出生前診断(NIPT・確定検査・遺伝カウンセリング)においては、 検査結果の数値そのものだけでなく、 「結果をどう受け止め、どう生きるか」までを医療の責任と捉え、 一貫した遺伝カウンセリングと医学的支援を行っています。

ハイティーンの時期にベルギーで過ごし、 日本人として異文化の中で生活した経験があります。 価値観や宗教観、医療への向き合い方が国や文化によって異なることを体感しました。 この経験は現在の診療においても、 「医学的に正しいこと」と「その人にとって受け止められること」の両立を考える姿勢の基盤となっています。

また、初めての妊娠・出産で一卵性双生児を妊娠し、 36週6日で一人を死産した経験があります。 その出来事は、妊娠・出産が女性の心身に与える影響の大きさ、 そして「トラウマ」となり得る体験の重みを深く考える契機となりました。 現在は、女性を妊娠・出産のトラウマから守る医療を使命の一つとし、 出生前診断や遺伝カウンセリングに取り組んでいます。
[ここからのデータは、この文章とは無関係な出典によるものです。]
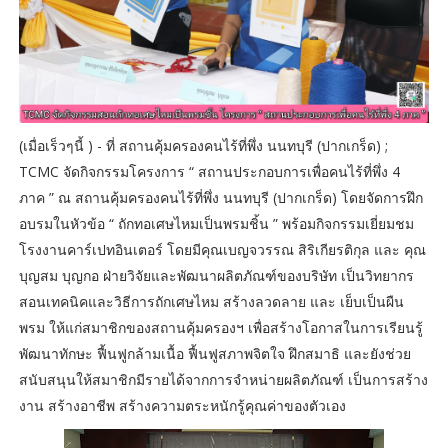
(เมื่อเร็วๆนี้ ) - ที่ สถานคุ้มครองคนไร้ที่พึ่ง นนทบุรี (ปากเกร็ด) ;
TCMC จัดกิจกรรมโครงการ “ สถานประกอบการเพื่อคนไร้ที่พึ่ง 4
ภาค ” ณ สถานคุ้มครองคนไร้ที่พึ่ง นนทบุรี (ปากเกร็ด) โดยจัดการฝึก
อบรมในหัวข้อ “ ถักทอเศษไหมเป็นพรมชิ้น ” พร้อมกิจกรรมเยี่ยมชม
โรงงานคาร์เปทอินเตอร์ โดยมีคุณเบญจวรรณ สิริเกียรติกุล และ คุณ
บุญสม บุญกอ ฝ่ายวิจัยและพัฒนาผลิตภัณฑ์ของบริษัท เป็นวิทยากร
สอนเทคนิคและวิธีการถักเศษไหม สร้างลวดลาย และ เย็บเป็นผืน
พรม ให้แก่สมาชิกของสถานคุ้มครองฯ เพื่อสร้างโอกาสในการเรียนรู้
พัฒนาทักษะ ฟื้นฟูกล้ามเนื้อ ฟื้นฟูสภาพจิตใจ ฝึกสมาธิ และยังช่วย
สนับสนุนให้สมาชิกมีรายได้จากการจำหน่ายผลิตภัณฑ์ เป็นการสร้าง
งาน สร้างอาชีพ สร้างความตระหนักรู้คุณค่าของตัวเอง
出生前診断は単なる検査ではなく、 家族の未来に関わる重要な意思決定です。 年齢や統計だけで判断するのではなく、 医学的根拠と心理的支援の両面から、 ご家族が後悔の少ない選択をできるよう伴走することを大切にしています。

日本人類遺伝学会認定 臨床遺伝専門医/日本内科学会認定 総合内科専門医/ 日本臨床腫瘍学会認定 がん薬物療法専門医。 2025年には APAC地域における出生前検査分野のリーダーとして国際的評価を受け、 複数の海外メディア・専門誌で特集掲載されました。